The controversial measures form the backbone of the government’s long-awaited response to Augar’s post-18 education and funding review, which will be detailed in a statement to parliament on Thursday.

In a double whammy, graduates will also be told to start paying off their debt sooner after the government confirmed the repayment threshold will be lowered from £27,295 to £25,000 for new borrowers starting their courses from September 2023.

Annual tuition fees will be capped at £9,250 for a further two years, reducing costs for students but hitting universities, which have seen the value of tuition fees erode over the years due to the inflation.

The Department for Education (DfE) said the changes would ‘rebalance the burden of student loans more evenly between student and taxpayer and ensure that in future graduates do not repay more than they have borrowed in real terms”.

But Martin Lewis, founder of MoneySavingExpert.com, warned that most university leavers will pay thousands of pounds more for their degrees in their lifetime than they do now. “It’s basically a lifetime tax for the most part,” he said.

“Only about a quarter of the current [university] leavers are expected to earn enough to repay in full now. Extending this period means that the majority of low- and middle-income people will continue to pay for many more years, driving up their costs by the thousands. Yet the highest earners that would erase [their debt] in the current 30 years will not be impacted.

Bridget Phillipson, Labour’s shadow education secretary, has accused the government of imposing another stealth tax on new graduates, which will hit those on low incomes the hardest.

Student finance measures aim to stem soaring student loan costs. At the end of March last year, the value of outstanding loans stood at £161bn and is expected to reach around £500bn by 2043, the DfE said.

While currently the department expects graduates to repay 59p for every pound over the life of their loans, under the reforms the DfE calculates that borrowers will repay 81p, with a graduate earning £28,000 repaying around 17 £ per month.

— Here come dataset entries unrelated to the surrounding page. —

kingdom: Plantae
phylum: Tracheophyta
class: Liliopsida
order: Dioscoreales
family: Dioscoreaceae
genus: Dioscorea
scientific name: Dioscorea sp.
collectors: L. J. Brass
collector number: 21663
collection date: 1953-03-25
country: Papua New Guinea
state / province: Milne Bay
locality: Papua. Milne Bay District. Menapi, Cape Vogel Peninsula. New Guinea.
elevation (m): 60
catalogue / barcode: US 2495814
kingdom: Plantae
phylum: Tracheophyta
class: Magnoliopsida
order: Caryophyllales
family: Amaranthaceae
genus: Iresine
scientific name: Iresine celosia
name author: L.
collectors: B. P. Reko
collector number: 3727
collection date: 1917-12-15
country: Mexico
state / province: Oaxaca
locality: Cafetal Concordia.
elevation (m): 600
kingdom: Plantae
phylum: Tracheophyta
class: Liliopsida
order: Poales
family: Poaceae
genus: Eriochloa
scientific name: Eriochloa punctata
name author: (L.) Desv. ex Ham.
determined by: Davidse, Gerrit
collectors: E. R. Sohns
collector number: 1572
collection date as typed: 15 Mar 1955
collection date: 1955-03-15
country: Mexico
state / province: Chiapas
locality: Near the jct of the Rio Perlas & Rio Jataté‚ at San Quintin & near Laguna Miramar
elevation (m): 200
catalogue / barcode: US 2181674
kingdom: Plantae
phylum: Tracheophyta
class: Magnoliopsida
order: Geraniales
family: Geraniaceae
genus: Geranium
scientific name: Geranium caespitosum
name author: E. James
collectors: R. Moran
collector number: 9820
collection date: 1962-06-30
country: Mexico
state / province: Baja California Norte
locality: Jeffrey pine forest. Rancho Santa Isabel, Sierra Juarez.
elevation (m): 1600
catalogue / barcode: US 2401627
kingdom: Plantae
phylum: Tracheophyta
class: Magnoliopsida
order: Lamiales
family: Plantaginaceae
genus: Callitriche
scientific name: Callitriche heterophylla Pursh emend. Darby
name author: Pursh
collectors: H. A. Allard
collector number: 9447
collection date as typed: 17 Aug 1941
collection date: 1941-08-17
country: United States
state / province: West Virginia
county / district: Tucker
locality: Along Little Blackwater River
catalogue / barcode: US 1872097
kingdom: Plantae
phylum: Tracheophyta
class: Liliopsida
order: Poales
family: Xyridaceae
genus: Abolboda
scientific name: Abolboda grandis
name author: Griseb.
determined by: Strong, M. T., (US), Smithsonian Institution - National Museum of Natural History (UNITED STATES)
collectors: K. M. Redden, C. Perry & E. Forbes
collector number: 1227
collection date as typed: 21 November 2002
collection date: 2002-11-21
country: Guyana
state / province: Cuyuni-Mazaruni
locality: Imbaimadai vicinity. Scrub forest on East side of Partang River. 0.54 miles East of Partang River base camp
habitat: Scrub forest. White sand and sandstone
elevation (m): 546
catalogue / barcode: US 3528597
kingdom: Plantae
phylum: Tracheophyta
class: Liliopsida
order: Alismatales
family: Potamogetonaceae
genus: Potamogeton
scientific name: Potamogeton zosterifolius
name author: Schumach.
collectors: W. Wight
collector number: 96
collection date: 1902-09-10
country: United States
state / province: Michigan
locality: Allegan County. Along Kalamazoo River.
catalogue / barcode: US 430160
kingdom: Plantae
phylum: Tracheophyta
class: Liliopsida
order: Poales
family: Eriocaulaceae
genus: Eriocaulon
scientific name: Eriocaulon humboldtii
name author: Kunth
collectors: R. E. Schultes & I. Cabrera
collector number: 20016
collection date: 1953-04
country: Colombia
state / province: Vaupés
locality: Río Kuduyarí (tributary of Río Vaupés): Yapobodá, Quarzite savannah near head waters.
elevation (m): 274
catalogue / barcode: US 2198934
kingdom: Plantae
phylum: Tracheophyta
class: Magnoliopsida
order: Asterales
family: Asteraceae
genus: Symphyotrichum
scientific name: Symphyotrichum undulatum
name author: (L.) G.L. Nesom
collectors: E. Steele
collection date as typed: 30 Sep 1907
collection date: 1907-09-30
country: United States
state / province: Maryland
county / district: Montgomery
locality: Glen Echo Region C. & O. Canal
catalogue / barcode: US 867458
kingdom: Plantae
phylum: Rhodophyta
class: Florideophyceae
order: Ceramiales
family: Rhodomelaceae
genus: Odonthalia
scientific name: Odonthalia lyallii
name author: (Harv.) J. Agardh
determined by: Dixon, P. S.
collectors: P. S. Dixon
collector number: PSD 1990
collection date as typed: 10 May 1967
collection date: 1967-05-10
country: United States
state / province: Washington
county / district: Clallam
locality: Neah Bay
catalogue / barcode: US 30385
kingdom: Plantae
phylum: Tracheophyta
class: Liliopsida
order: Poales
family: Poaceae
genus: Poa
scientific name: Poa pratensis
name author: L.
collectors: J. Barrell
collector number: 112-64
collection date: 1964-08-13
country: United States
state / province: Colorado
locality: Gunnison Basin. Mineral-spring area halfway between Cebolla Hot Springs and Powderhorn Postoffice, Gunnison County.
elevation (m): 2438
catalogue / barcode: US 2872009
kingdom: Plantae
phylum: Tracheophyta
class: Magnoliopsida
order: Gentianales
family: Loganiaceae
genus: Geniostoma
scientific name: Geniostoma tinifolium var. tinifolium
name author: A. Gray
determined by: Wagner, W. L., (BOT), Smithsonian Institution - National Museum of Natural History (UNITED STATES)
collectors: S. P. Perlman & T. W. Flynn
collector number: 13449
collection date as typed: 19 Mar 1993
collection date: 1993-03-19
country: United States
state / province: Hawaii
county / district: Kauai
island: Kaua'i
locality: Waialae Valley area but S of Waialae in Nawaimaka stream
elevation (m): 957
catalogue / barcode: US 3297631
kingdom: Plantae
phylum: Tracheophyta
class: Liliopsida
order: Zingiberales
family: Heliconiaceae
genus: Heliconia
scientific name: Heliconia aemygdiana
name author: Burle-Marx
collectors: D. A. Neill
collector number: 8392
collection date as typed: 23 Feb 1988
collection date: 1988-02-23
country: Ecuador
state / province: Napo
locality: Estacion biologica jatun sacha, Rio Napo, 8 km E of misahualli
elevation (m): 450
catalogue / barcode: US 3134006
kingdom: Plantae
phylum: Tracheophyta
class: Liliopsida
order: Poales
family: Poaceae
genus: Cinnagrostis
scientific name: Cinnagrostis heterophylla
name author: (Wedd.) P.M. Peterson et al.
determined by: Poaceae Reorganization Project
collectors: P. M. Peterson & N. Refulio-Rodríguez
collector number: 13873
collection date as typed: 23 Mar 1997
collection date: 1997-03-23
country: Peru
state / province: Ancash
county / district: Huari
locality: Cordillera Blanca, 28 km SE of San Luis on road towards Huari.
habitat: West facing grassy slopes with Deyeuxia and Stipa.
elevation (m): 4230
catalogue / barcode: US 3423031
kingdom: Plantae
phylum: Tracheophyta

In addition to changes to student funding, the government will also launch two consultations on Thursday.

The former will seek views on controversial proposals to introduce minimum eligibility requirements for accessing student loans – either requiring students to have a Year 4 English and GCSE maths qualification, or two Es at A – and student number controls to clamp down on what the government describes as low-quality, low-cost tuition.

The second provides a right to a lifetime loan for the equivalent of four years of study after 18 (£37,000 in current fees) to help students study at any stage of their life through tuition modular.

Announcing the reforms, Education Secretary Nadhim Zahawi said: “This package of reforms will ensure that students are offered a range of different pathways, be it further or higher education, which lead opportunities with the best outcomes – and put an end to high interest rates on their student loans once and for all.

Higher and Further Education Minister Michelle Donelan added, “We are delivering a fairer system for students, graduates and taxpayers, as well as sustainability for the student finance system.”

Sir Philip Augar, who chaired the initial post-18 education review, hailed the reforms which he described as fair and sustainable. “The package… forms the basis of a properly connected higher and further education sector. This connection is long overdue,” he said.

But Larissa Kennedy, president of the National Union of Students UK, said: ‘The minister is burdening young people with an unimaginable debt for the next 40 years of their lives. It is nothing more than an attack on opportunity.